Ejercicio 1 - Reduce a una lista breve el párrafo del fragmento sobre el Muro de Berlín que empieza con “Don´t look back in anger”. Conserva sus datos principales.
Ejercicio 2 - Prosigue el fragmento sobre el Muro de Berlín a partir de su última oración, con uno o dos párrafos en el mismo tono.

====== Fragmento ======

A treinta años de la caída del Muro

“Don´t look back in anger”, cantaba Oasis. Del otro lado del Atlántico, Silvio Rodríguez rechazaba un cáliz: “me vienen a convidar a arrepentirme”. A treinta años del vital otoño berlinés de 1989 conviene recordar esas palabras antes de evocar la memoria de esos días. Una mirada iracunda pondría en cuestión el valor de ese momento de emancipación a la luz del estado contemporáneo de la democracia y de su matrimonio mal llevado con el capitalismo. Una mirada cínica llevaría a decir que no sirvió de nada. Nuestro modo de ver rescata el valor emancipatorio intrínseco que tuvo la acción de acometer, trepar, saltar, agujerear, demoler el muro que hacía de Berlín Occidental un enclave dentro de la esclerosada República Democrática Alemana. No hubo tal cosa como una “caída” del muro: no fue la fuerza de la gravedad sino una acción humana consciente la que terminó con una pared física que encarnaba la idea imposible de aislar a unos alemanes de la experiencia histórica de otros alemanes. Donde dijimos “alemanes” puede leerse, definitivamente, europeos.

====== Datos proporcionados ======

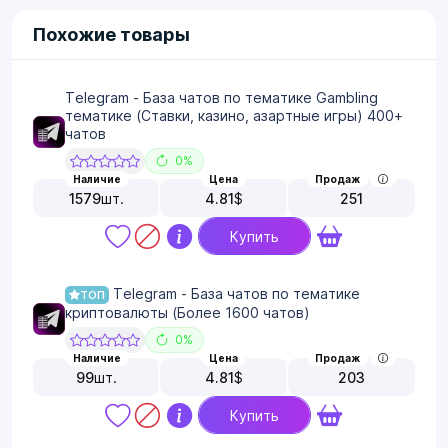
Похожие товары
Telegram - База чатов по тематике Gambling
тематике (Ставки, казино, азартные игры) 400+
чатов
0%
Наличие
Цена
Продаж
1579
шт.
4.81
$
251
Купить
Telegram - База чатов по тематике
ТОП
криптовалюты (Более 1600 чатов)
0%
Наличие
Цена
Продаж
99
шт.
4.81
$
203
Купить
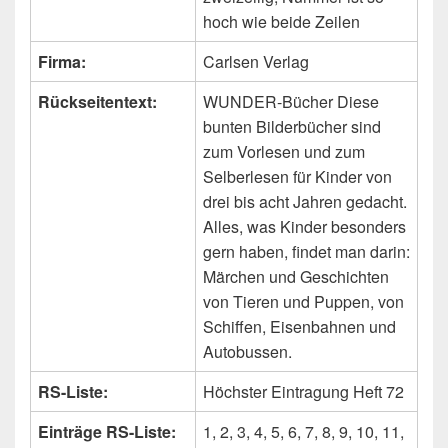
hoch wie beide Zeilen
Firma:
Carlsen Verlag
Rückseitentext:
WUNDER-Bücher Diese
bunten Bilderbücher sind
zum Vorlesen und zum
Selberlesen für Kinder von
drei bis acht Jahren gedacht.
Alles, was Kinder besonders
gern haben, findet man darin:
Märchen und Geschichten
von Tieren und Puppen, von
Schiffen, Eisenbahnen und
Autobussen.
RS-Liste:
Höchster Eintragung Heft 72
Einträge RS-Liste:
1, 2, 3, 4, 5, 6, 7, 8, 9, 10, 11,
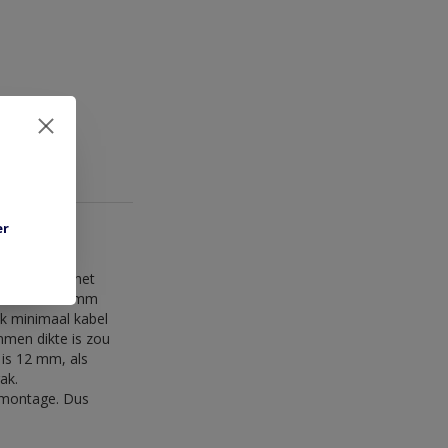
er
rkt denk ik het
mm breed. 53 mm
ik minimaal kabel
mmen dikte is zou
 is 12 mm, als
ak.
j montage. Dus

======

Respuesta 1 -
- Antes de evocar el otoño berlinés de 1989, a treinta años de distancia, recuerda dos frases: “Don´t look back in anger”, de Oasis, y “me vienen a convidar a arrepentirme”, de Silvio Rodríguez.
- Una mirada iracunda cuestionaría el valor de esa emancipación por el estado actual de la democracia y su mala relación con el capitalismo.
- Una mirada cínica diría que no sirvió de nada.
- El fragmento rescata el valor emancipatorio de acometer, trepar, saltar, agujerear y demoler el muro que hacía de Berlín Occidental un enclave dentro de la República Democrática Alemana.
- No hubo una “caída”: fue una acción humana consciente la que terminó con una pared que encarnaba la idea imposible de aislar a unos alemanes de otros.
- Donde dice “alemanes” puede leerse “europeos”.

Respuesta 2 -
La separación buscada por el muro era quimérica. Cada disparo de un vopo que atravesó la espalda de un alemán oriental fue no sólo un acto criminal, sino el gesto vano de quien pretende tapar el sol con las manos. El llamado socialismo real (que tuvo de real todo lo que le faltó del socialismo que Rosa Luxemburgo negaba que pudiera ser sin democracia) estaba ineludiblemente unido al capitalismo: era un subsistema del orden global que en el mejor de los casos podía considerarse un estado de transición. En esa relación inescindible entre las partes que el muro imaginaba separar, los regímenes burocráticos de partido único se aseguraron de que a sus ciudadanos les tocara la peor parte: ausencia de libertad, escaso dinamismo económico, baja transferencia de innovaciones tecnológicas hacia el consumo popular, por nombrar sólo ciertos rasgos. Al mismo tiempo, la experiencia de esos regímenes funcionó al otro lado del muro como una amenaza que facilitó los acuerdos entre estados, empleadores y sindicatos que dio lugar a lo que Ralf Dahrendorf llamó el consenso socialdemócrata y a su expresión institucional definitiva, el estado de bienestar. Si en lo que se llamó Occidente los empleadores aceptaron acompasar la suba de los salarios a las mejoras de productividad fue tanto por las relaciones de fuerza que sindicatos y partidos de izquierda habían creado, como por considerar que ese era un trato mejor que la expropiación estatal que habían decidido los regímenes de obediencia soviética.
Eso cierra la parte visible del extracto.